OpenVINO stands for Open Visual Inference and Neural Network Optimization. It's a set of comprehensive computer vision tools for optimizing applications emulating human vision. To use OpenVINO, you'll need a pre-trained model, given that it's a model optimizing and deployment toolkit. Developed by Intel, it is a free-to-use cross-platform framework with models for several tasks:

  • Object detection
  • Face recognition
  • Colorization
  • Movement recognition
pytorch

12. PyTorch

PyTorch is an open-source machine learning library for Python developed mainly by Facebook's AI research group. It uses dynamic computation, which allows greater flexibility in building complex architectures. Pytorch uses core Python concepts like classes, structures, and conditional loops and is compatible with C++. You need to pip install timm and you will be all set.
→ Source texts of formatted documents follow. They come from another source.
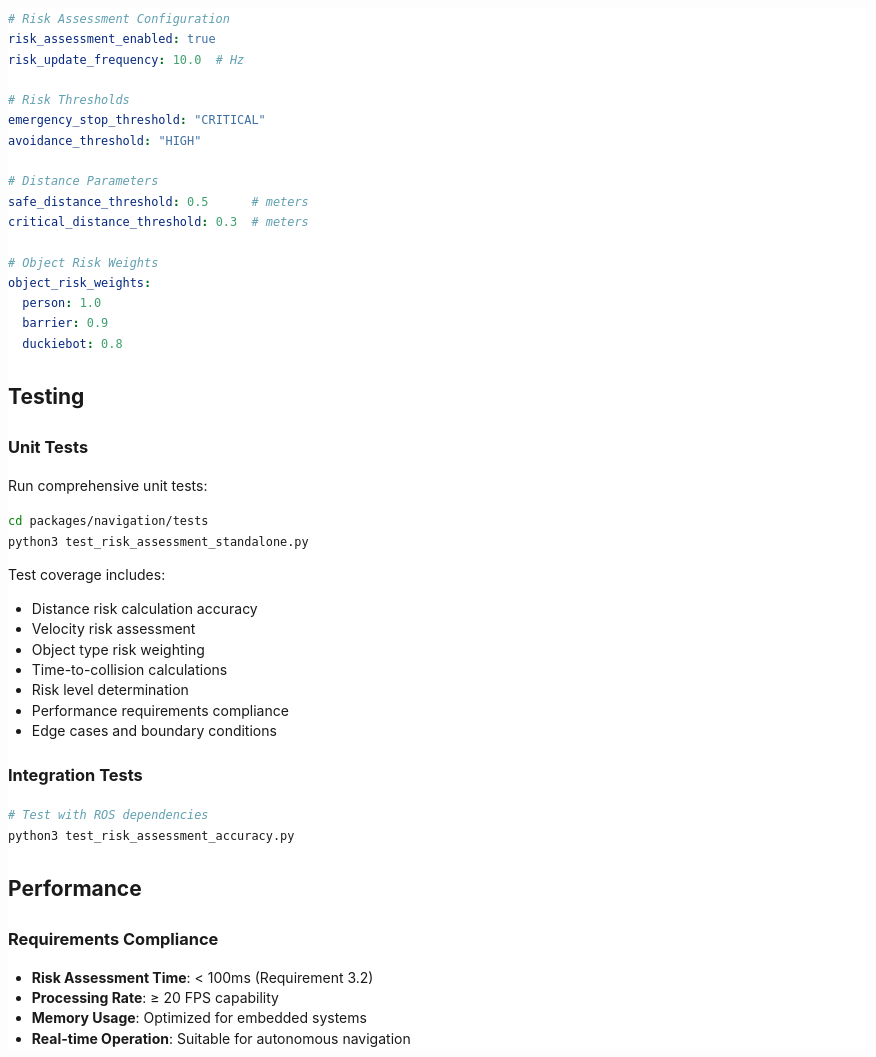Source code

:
 ```yaml
# Risk Assessment Configuration
risk_assessment_enabled: true
risk_update_frequency: 10.0  # Hz

# Risk Thresholds
emergency_stop_threshold: "CRITICAL"
avoidance_threshold: "HIGH"

# Distance Parameters
safe_distance_threshold: 0.5      # meters
critical_distance_threshold: 0.3  # meters

# Object Risk Weights
object_risk_weights:
  person: 1.0
  barrier: 0.9
  duckiebot: 0.8
```

## Testing

### Unit Tests

Run comprehensive unit tests:

```bash
cd packages/navigation/tests
python3 test_risk_assessment_standalone.py
```

Test coverage includes:
- Distance risk calculation accuracy
- Velocity risk assessment
- Object type risk weighting
- Time-to-collision calculations
- Risk level determination
- Performance requirements compliance
- Edge cases and boundary conditions

### Integration Tests

```bash
# Test with ROS dependencies
python3 test_risk_assessment_accuracy.py
```

## Performance

### Requirements Compliance

- **Risk Assessment Time**: < 100ms (Requirement 3.2)
- **Processing Rate**: ≥ 20 FPS capability
- **Memory Usage**: Optimized for embedded systems
- **Real-time Operation**: Suitable for autonomous navigation
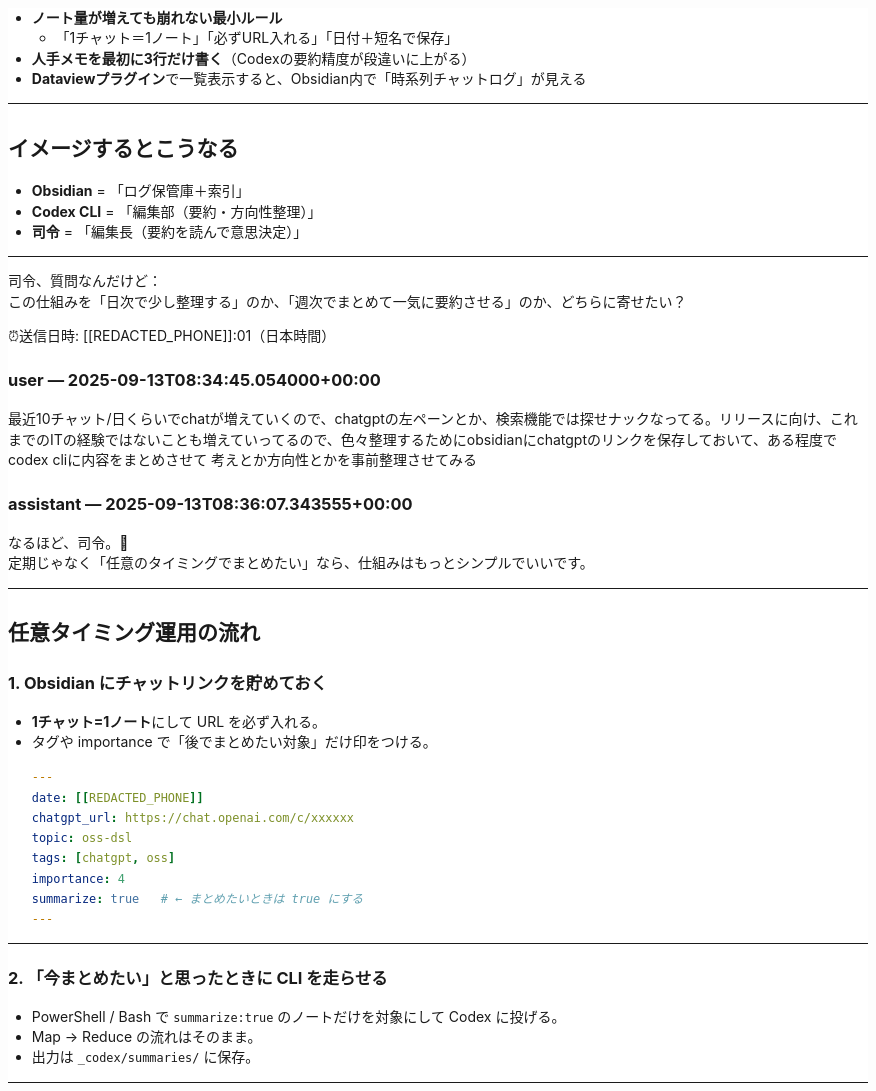 - **ノート量が増えても崩れない最小ルール**
  - 「1チャット＝1ノート」「必ずURL入れる」「日付＋短名で保存」  
- **人手メモを最初に3行だけ書く**（Codexの要約精度が段違いに上がる）  
- **Dataviewプラグイン**で一覧表示すると、Obsidian内で「時系列チャットログ」が見える  

---

## イメージするとこうなる
- **Obsidian** = 「ログ保管庫＋索引」  
- **Codex CLI** = 「編集部（要約・方向性整理）」  
- **司令** = 「編集長（要約を読んで意思決定）」  

---

司令、質問なんだけど：  
この仕組みを「日次で少し整理する」のか、「週次でまとめて一気に要約させる」のか、どちらに寄せたい？  

⏰送信日時: [[REDACTED_PHONE]]:01（日本時間）

### user — 2025-09-13T08:34:45.054000+00:00

最近10チャット/日くらいでchatが増えていくので、chatgptの左ペーンとか、検索機能では探せナックなってる。リリースに向け、これまでのITの経験ではないことも増えていってるので、色々整理するためにobsidianにchatgptのリンクを保存しておいて、ある程度でcodex cliに内容をまとめさせて
考えとか方向性とかを事前整理させてみる

### assistant — 2025-09-13T08:36:07.343555+00:00

なるほど、司令。📒  
定期じゃなく「任意のタイミングでまとめたい」なら、仕組みはもっとシンプルでいいです。  

---

## 任意タイミング運用の流れ

### 1. Obsidian にチャットリンクを貯めておく
- **1チャット=1ノート**にして URL を必ず入れる。  
- タグや importance で「後でまとめたい対象」だけ印をつける。  
  ```yaml
  ---
  date: [[REDACTED_PHONE]]
  chatgpt_url: https://chat.openai.com/c/xxxxxx
  topic: oss-dsl
  tags: [chatgpt, oss]
  importance: 4
  summarize: true   # ← まとめたいときは true にする
  ---
  ```

---

### 2. 「今まとめたい」と思ったときに CLI を走らせる
- PowerShell / Bash で `summarize:true` のノートだけを対象にして Codex に投げる。  
- Map → Reduce の流れはそのまま。  
- 出力は `_codex/summaries/` に保存。  

---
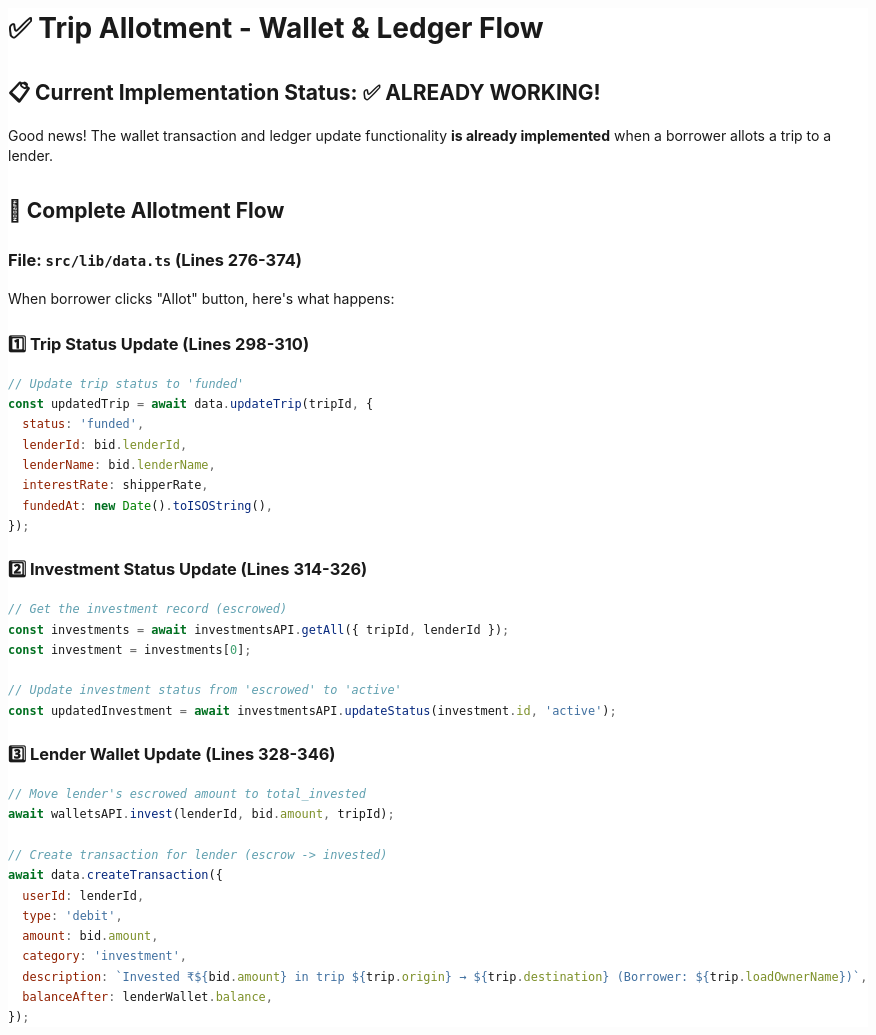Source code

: # ✅ Trip Allotment - Wallet & Ledger Flow

## 📋 Current Implementation Status: ✅ ALREADY WORKING!

Good news! The wallet transaction and ledger update functionality **is already implemented** when a borrower allots a trip to a lender.

## 🔄 Complete Allotment Flow

### File: `src/lib/data.ts` (Lines 276-374)

When borrower clicks "Allot" button, here's what happens:

### 1️⃣ Trip Status Update (Lines 298-310)
```javascript
// Update trip status to 'funded'
const updatedTrip = await data.updateTrip(tripId, {
  status: 'funded',
  lenderId: bid.lenderId,
  lenderName: bid.lenderName,
  interestRate: shipperRate,
  fundedAt: new Date().toISOString(),
});
```

### 2️⃣ Investment Status Update (Lines 314-326)
```javascript
// Get the investment record (escrowed)
const investments = await investmentsAPI.getAll({ tripId, lenderId });
const investment = investments[0];

// Update investment status from 'escrowed' to 'active'
const updatedInvestment = await investmentsAPI.updateStatus(investment.id, 'active');
```

### 3️⃣ Lender Wallet Update (Lines 328-346)
```javascript
// Move lender's escrowed amount to total_invested
await walletsAPI.invest(lenderId, bid.amount, tripId);

// Create transaction for lender (escrow -> invested)
await data.createTransaction({
  userId: lenderId,
  type: 'debit',
  amount: bid.amount,
  category: 'investment',
  description: `Invested ₹${bid.amount} in trip ${trip.origin} → ${trip.destination} (Borrower: ${trip.loadOwnerName})`,
  balanceAfter: lenderWallet.balance,
});
```
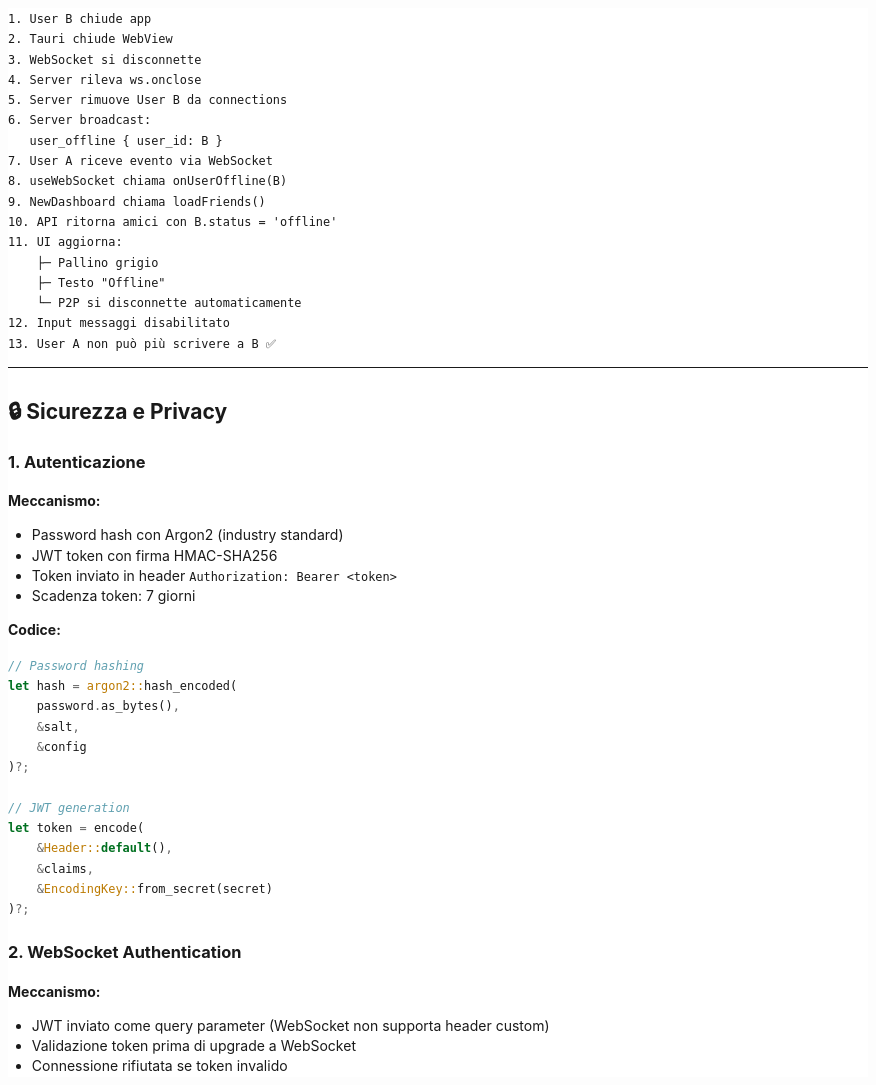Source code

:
 ```
1. User B chiude app
2. Tauri chiude WebView
3. WebSocket si disconnette
4. Server rileva ws.onclose
5. Server rimuove User B da connections
6. Server broadcast:
   user_offline { user_id: B }
7. User A riceve evento via WebSocket
8. useWebSocket chiama onUserOffline(B)
9. NewDashboard chiama loadFriends()
10. API ritorna amici con B.status = 'offline'
11. UI aggiorna:
    ├─ Pallino grigio
    ├─ Testo "Offline"
    └─ P2P si disconnette automaticamente
12. Input messaggi disabilitato
13. User A non può più scrivere a B ✅
```

---

## 🔒 Sicurezza e Privacy

### 1. Autenticazione

**Meccanismo:**
- Password hash con Argon2 (industry standard)
- JWT token con firma HMAC-SHA256
- Token inviato in header `Authorization: Bearer <token>`
- Scadenza token: 7 giorni

**Codice:**
```rust
// Password hashing
let hash = argon2::hash_encoded(
    password.as_bytes(),
    &salt,
    &config
)?;

// JWT generation
let token = encode(
    &Header::default(),
    &claims,
    &EncodingKey::from_secret(secret)
)?;
```

### 2. WebSocket Authentication

**Meccanismo:**
- JWT inviato come query parameter (WebSocket non supporta header custom)
- Validazione token prima di upgrade a WebSocket
- Connessione rifiutata se token invalido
PyTorch supports both CPU and GPU computations and is useful for:

  • Image estimation models
  • Image segmentation
  • Image classification
hugging face

13. Hugging Face

Founded in 2016, Hugging Face was initially a chatbot company that later became an open-source provider of NLP technologies. It is regarded as a big and powerful resource that contains different neural network architectures and pre-trained models. To install Hugging Face, you can pip install datasets. Hugging Face offers many models through its many tools including Hugging Face Hub, diffusers, transformers, etc. Its most common use cases are:

  • Sequence classification
  • Question answering
  • Language modeling
  • Translation
albumentations

14. Albumentations

Albumentations is an open-source Python library that provides a large range of image augmentation algorithms. It's free under MIT license and is hosted on github. The library is a part of the PyTorch ecosystem, and it's easily integrable with deep learning frameworks such as PyTorch and Keras. Albumentations supports a wide variety of image transform operations for tasks such as:

  • Classification
  • Semantic segmentation
  • Instance segmentation
  • Object detection
  • Pose estimation
caffe

15. Caffe

CAFFE stands for Convolutional Architecture for Fast Feature Embedding. It's an easy-to-use open-source deep learning and computer vision framework developed at the University of California, Berkeley. It is written in C++ and supports multiple languages and several deep-learning architectures related to image classification and segmentation. Caffe is used in academic research projects, startup prototypes, and even large-scale industrial applications in vision, speech, and multimedia. Caffe supports:

  • Image segmentation
  • Image classification
  • CNN
  • RCNN
  • LSTM
detectron2

16. Detectron2

Detecrton2 is a PyTorch-based modular object detection library by Facebook AI Research (FAIR). It was built to meet the Facebook AI demand and cover the object detection use cases at Facebook. Detectron2 is a refined version of Detection; it includes all the models of the original Detectron, such as Faster R-CNN, Mask R-CNN, RetinaNet, and DensePose. It also features several new models, including Cascade R-CNN, Panoptic FPN, and TensorMask. Detecrton2 is a great fit for:

  • Dense pose prediction
  • Panoptic segmentation
  • Synaptic segmentation
  • Object detection

SAM (Segment Anything Model) is the next generation state-of-the Facebook AI Research algorithm that provides high-quality image segmentation. Both Detectron2 and SAM were implemented by using PyTorch. Despite the many shortcomings of SAM, We at SuperAnnotate are enhancing its quality, scalability, and speed with our tool. To learn more about it, we invite you to join our upcoming webinar and see how it looks.

Final thoughts

Depending on your skill set, project, and budget, you may need different computer vision programs, toolkits, and libraries. Some of the suggested libraries will need little prior knowledge of deep learning, but they may not be free. On the other hand, there are a bunch of open-source tools and resources that are available for you to use anytime.